**Problem requirements**. Can you transcribe every entry word for word, skipping the images?
'''
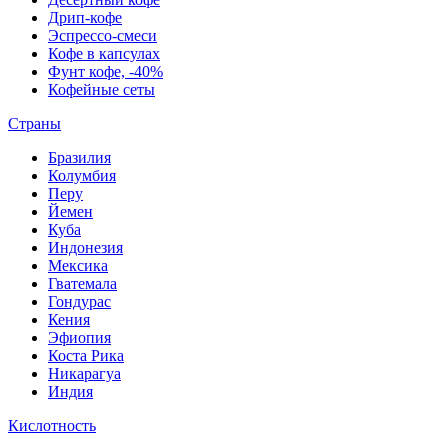
Дрип-кофе
Эспрессо-смеси
Кофе в капсулах
Фунт кофе, -40%
Кофейные сеты
Страны
Бразилия
Колумбия
Перу
Йемен
Куба
Индонезия
Мексика
Гватемала
Гондурас
Кения
Эфиопия
Коста Рика
Никарагуа
Индия
Кислотность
'''
**Exercise response**.
Дрип-кофе
Эспрессо-смеси
Кофе в капсулах
Фунт кофе, -40%
Кофейные сеты
Страны
Бразилия
Колумбия
Перу
Йемен
Куба
Индонезия
Мексика
Гватемала
Гондурас
Кения
Эфиопия
Коста Рика
Никарагуа
Индия
Кислотность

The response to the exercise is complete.